Today, during the 4th annual Black Maternal Health Week (BMHW), the Biden-Harris administration issued the first-ever proclamation marking BMHW and announced new actions to “address our maternal mortality crisis, close disparities in maternal care and outcomes for all birthing people, and address the systemic racism that has allowed these inequities to exist.”
In response to the news, Dr. Jamila Taylor, director of health care reform at The Century Foundation and one of the nation’s leading maternal health experts, released the following statement:
“The Biden-Harris Administration’s maternal health equity steps announced today are both a recognition of the urgency and depth of the maternal health crisis in America, as well as a vindication of the movement led by Black women to bring maternal health equity into the national spotlight. These steps—increased funding, efforts to expand and extend Medicaid postpartum coverage, and improved access to care for rural communities—are what advocates and experts have been calling for years.
“President Biden and Vice President Harris should be applauded for their commitment to tackling our entrenched maternal health crisis. I look forward to working with them to not only implement these steps in an equitable fashion, but to work further to leverage the full force of the federal government to address the hardships that too many Black, Brown, and Native American women face when giving birth.”
Also this week, 77 members of both the House of Representatives and U.S. Senate have joined together to cosponsor the 2021 Black Maternal Health Week Resolution. In response to the resolution, Dr. Taylor added:
“This year’s Black Maternal Health Week resolution is expansive and game-changing—a manifesto outlining the multiple and intersecting factors that impact the ability of Black women to birth safely and to do so with dignity and respect.

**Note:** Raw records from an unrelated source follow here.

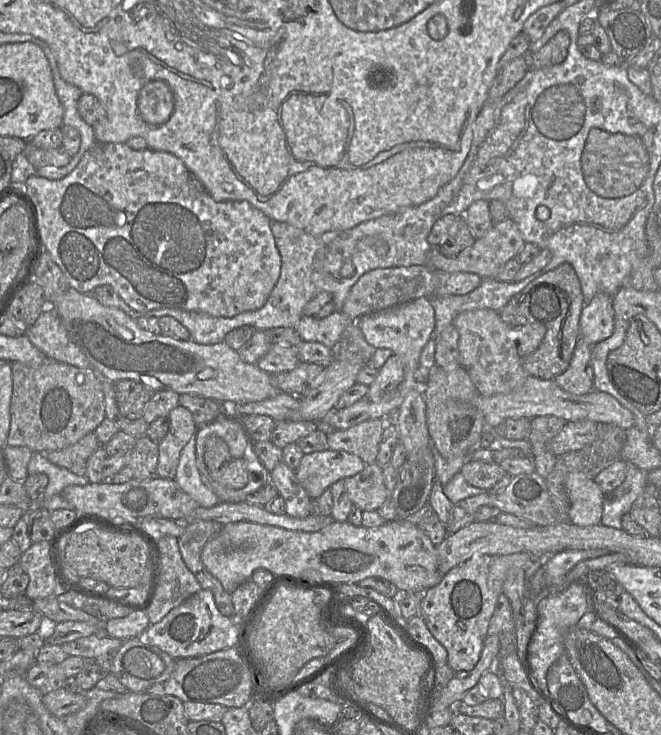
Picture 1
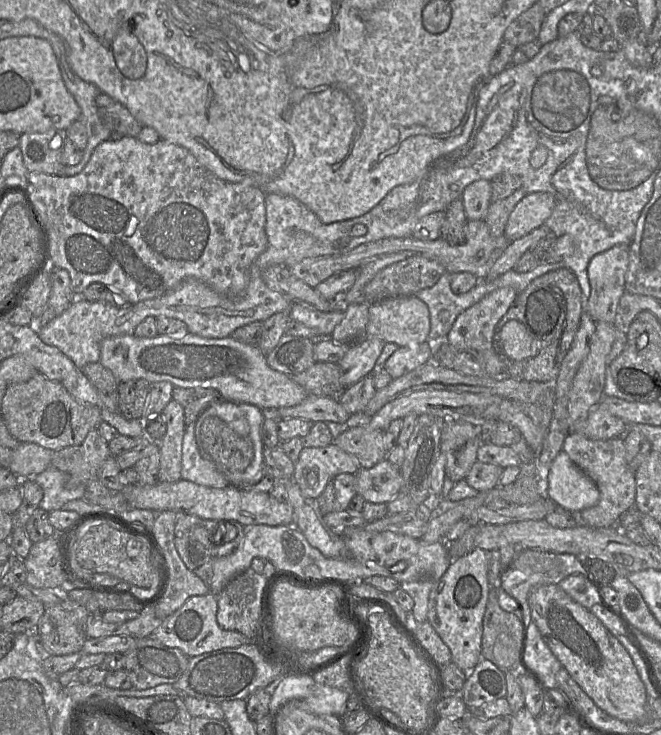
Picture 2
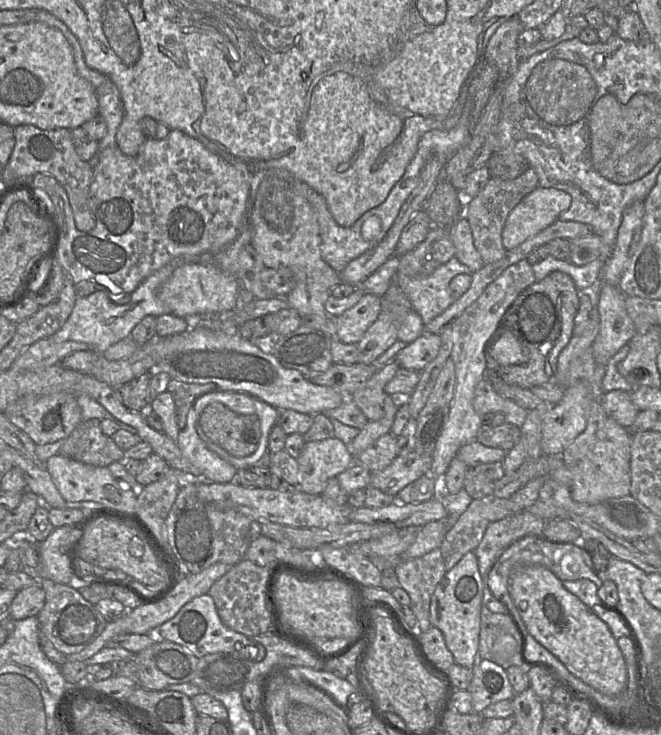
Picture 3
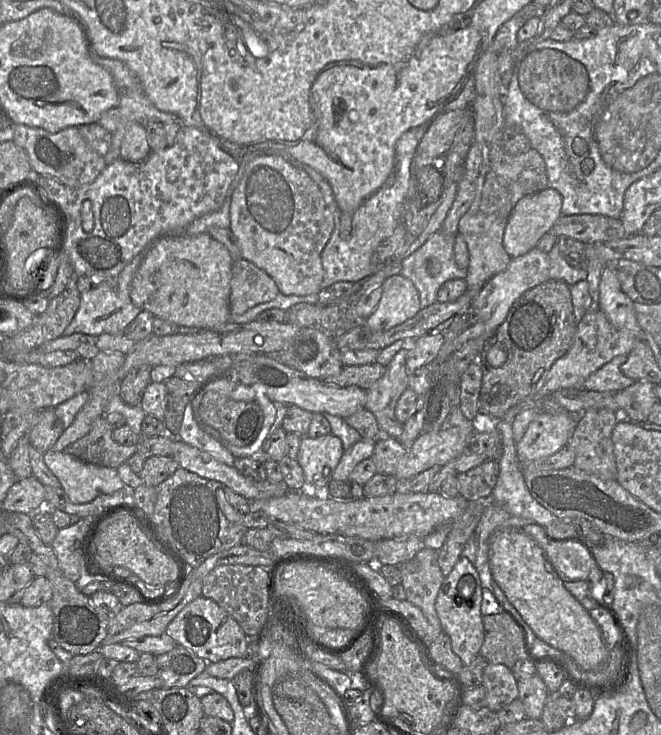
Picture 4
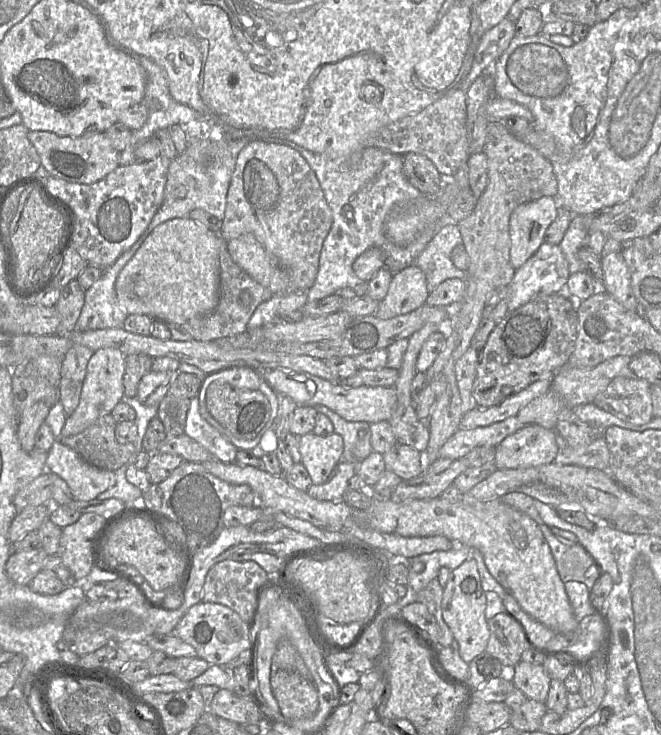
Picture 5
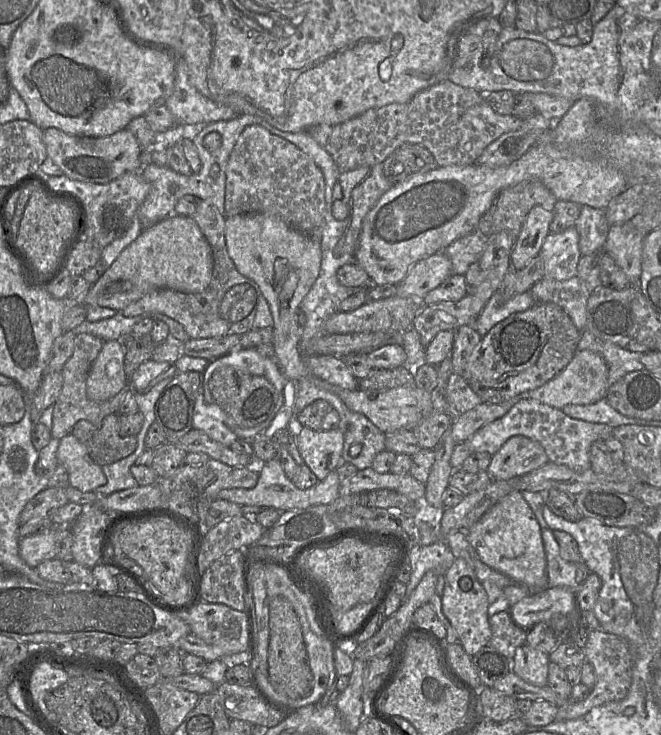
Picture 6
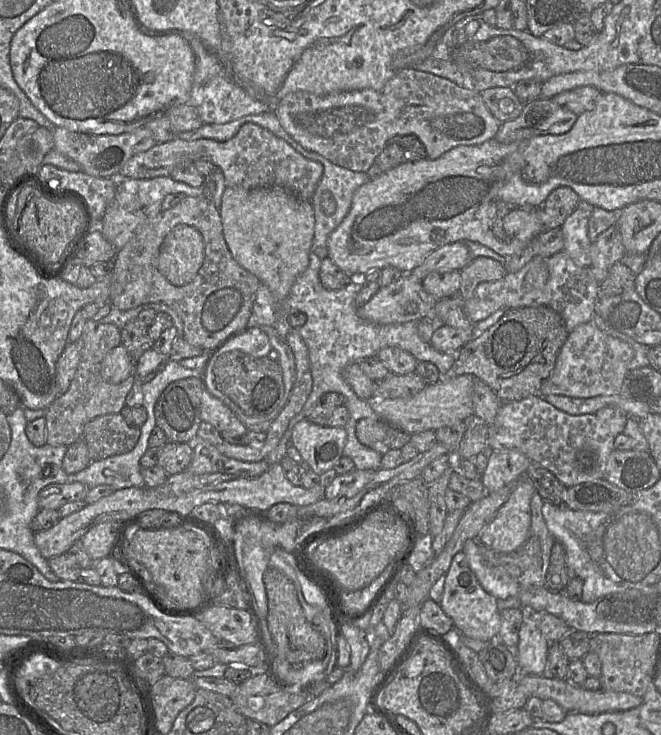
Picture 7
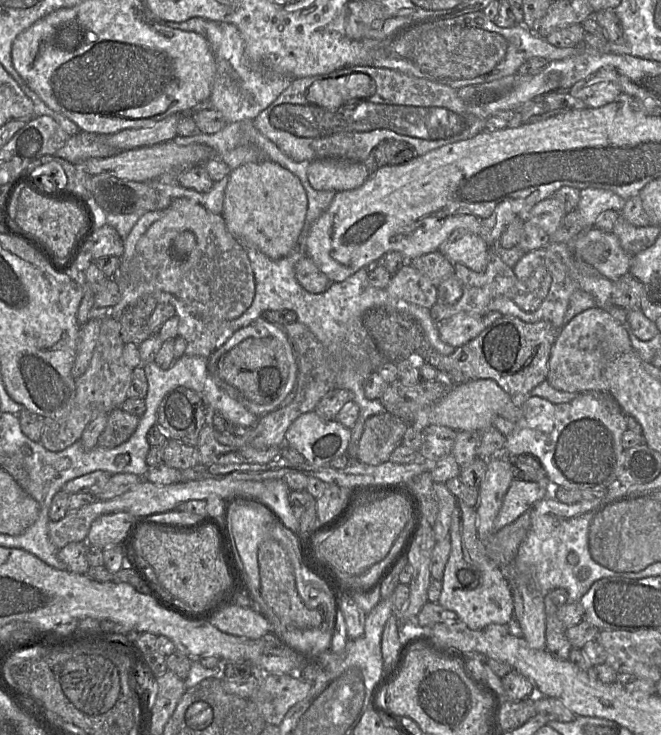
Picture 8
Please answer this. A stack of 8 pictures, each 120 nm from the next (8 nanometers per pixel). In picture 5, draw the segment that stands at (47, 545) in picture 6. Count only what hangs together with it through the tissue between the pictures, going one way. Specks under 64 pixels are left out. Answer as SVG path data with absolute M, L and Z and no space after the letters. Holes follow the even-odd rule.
M42 547L12 552L5 565L8 578L18 585L27 585L43 569L47 553Z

“The COVID-19 pandemic has magnified so many inequities in American society, including those associated with the Black maternal health crisis. The adverse effects of the pandemic recession have been more pronounced for Black mothers. They’ve gone hand-in-hand with increased barriers to maternal and reproductive health care, limited safe options for outside of hospital births if Black mothers so choose, and the looming cloud of racial injustice that hangs over us and our families day in and day out.
“Despite these challenges, I remain hopeful for the day that Black women aren’t needlessly dying of preventable pregnancy-related causes, and our communities are able to be safe and thrive. Black Maternal Health Week is a time to pause and not only acknowledge the plight of Black mothers and birthing people, but also to reflect on meaningful solutions and hold space for Black women leaders who are charting the course for the way forward.”